▸ **Work to complete**
Word for word, restate every record, though not the pictures.

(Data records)
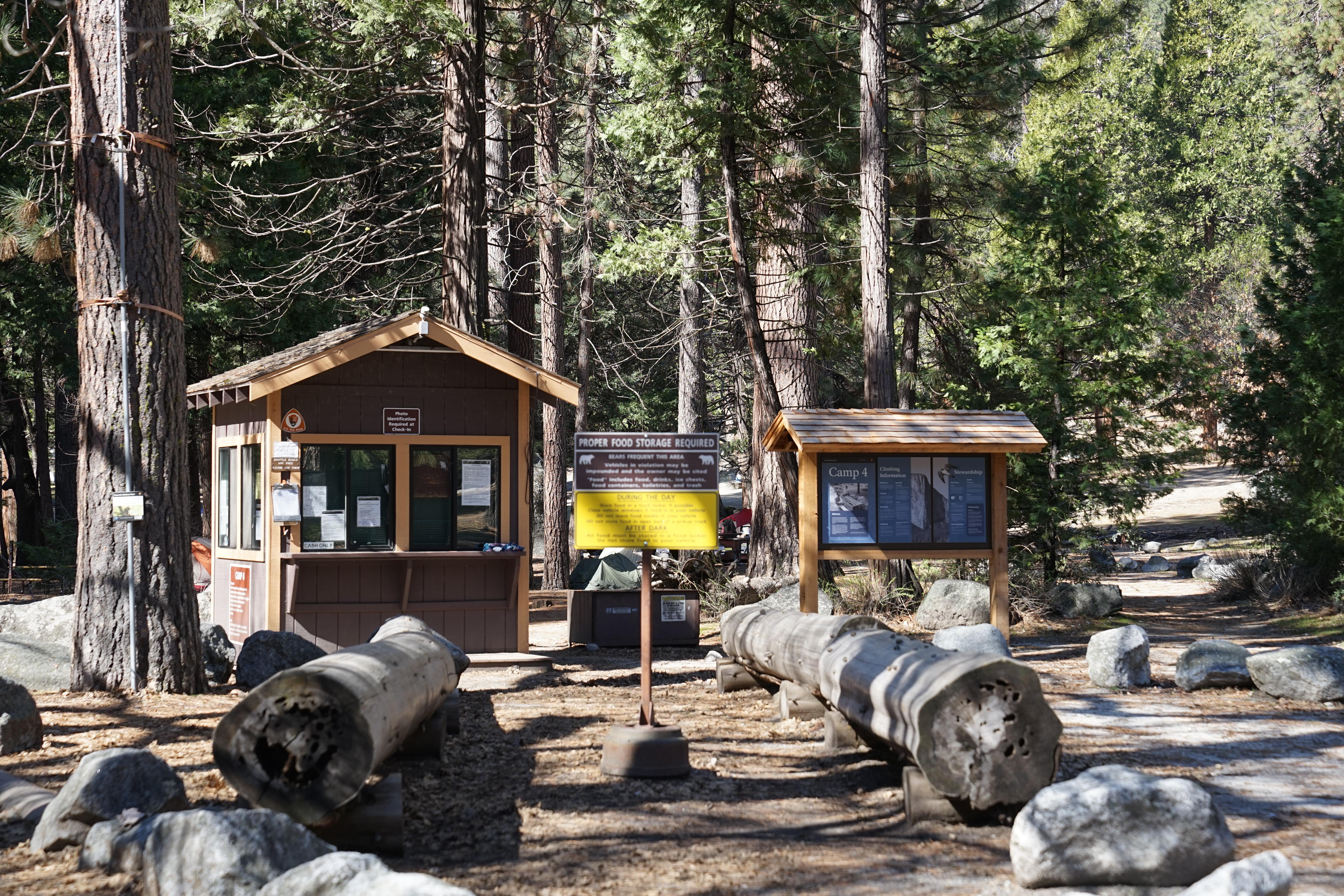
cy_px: 448
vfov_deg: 19.5
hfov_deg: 28.8
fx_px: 2613
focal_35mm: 70
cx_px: 672
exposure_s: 1/160
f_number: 4.5
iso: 100
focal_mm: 70
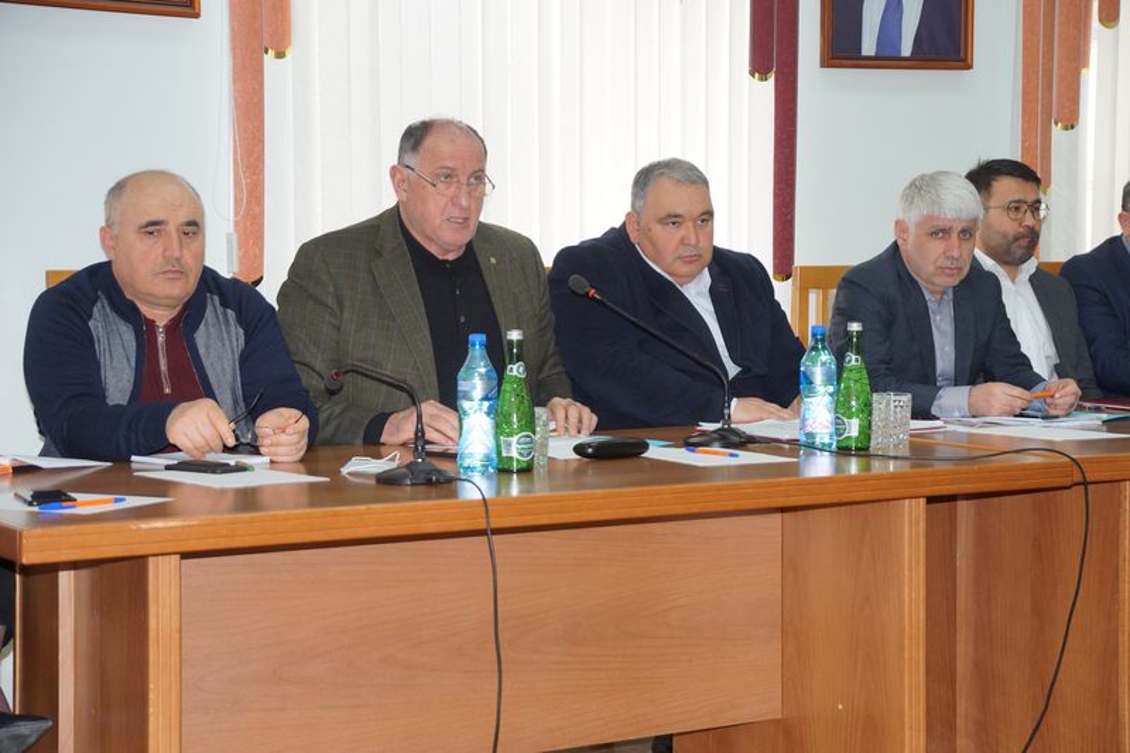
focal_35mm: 68
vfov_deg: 20.2
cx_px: 565
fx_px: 2118
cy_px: 376
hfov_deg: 29.9
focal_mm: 45
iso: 800
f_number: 4.5
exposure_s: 1/160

▸ **Written response**
cy_px: 448
vfov_deg: 19.5
hfov_deg: 28.8
fx_px: 2613
focal_35mm: 70
cx_px: 672
exposure_s: 1/160
f_number: 4.5
iso: 100
focal_mm: 70
focal_35mm: 68
vfov_deg: 20.2
cx_px: 565
fx_px: 2118
cy_px: 376
hfov_deg: 29.9
focal_mm: 45
iso: 800
f_number: 4.5
exposure_s: 1/160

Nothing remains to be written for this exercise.